In the function "change(par)", does "par[:]" already make a local copy? It works for the list, why doesn't it work for the array?

import numpy

def change(par):

    copy = par[:]
    copy[0] = 123


def main():

   L = [0, 0, 0]
   print '\nL before: ' + str(L)
   change(L)
   print 'L after: ' + str(L)

   A = numpy.zeros((1, 3))
   print '\nA before: ' + str(A)
   change(A[0])
   print 'A after: ' + str(A)


if __name__ == '__main__':
    main()

Output:

L before: [0, 0, 0]
L after: [0, 0, 0]

A before: [[ 0.  0.  0.]]
A after: [[ 123.    0.    0.]]

UPDATE

Thank you for pointing out "par[:]" is a shallow copy, and it doesn't work for array.

So how does "shallow copy" work in case of array structures? In the case of list, "shallow copy" copies the values, but when it turns into array, "shallow copy" just copies the references not the values?

How does "[:]" distinguish when to copy values and when to just copy references?

Answer 1

When you "copy" a numpy array the way you do, you don't really copy it. You select a range of elements from it (in your case, all of them). That range is linked to the actual values of the array.
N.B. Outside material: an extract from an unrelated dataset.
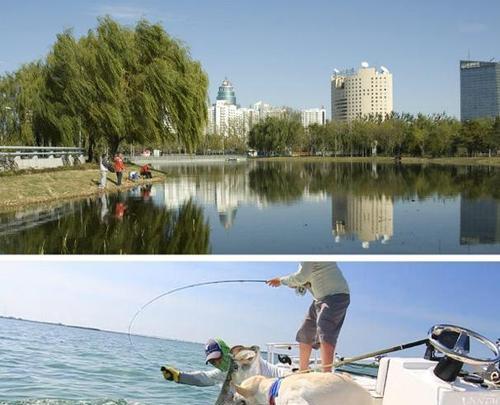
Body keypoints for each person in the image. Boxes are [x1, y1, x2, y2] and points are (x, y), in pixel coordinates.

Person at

Think of it as a "window", you see a "limited" range, but you don't actually have a copy of it, you do your operations through that "window".

In the case of a python list, you indeed clone it.

If you want to clone the numpy array, you can use the copy method : (numpy doc)

Answer 2

As the comment mention, you are doing shallow copy by syntax [:], it only works for single dimensional list

You can make use of deepcopy function from copy module for cloning multi dimensional list/array

import copy
def change(par):
    copy = copy.deepcopy(par)
    copy[0] = 123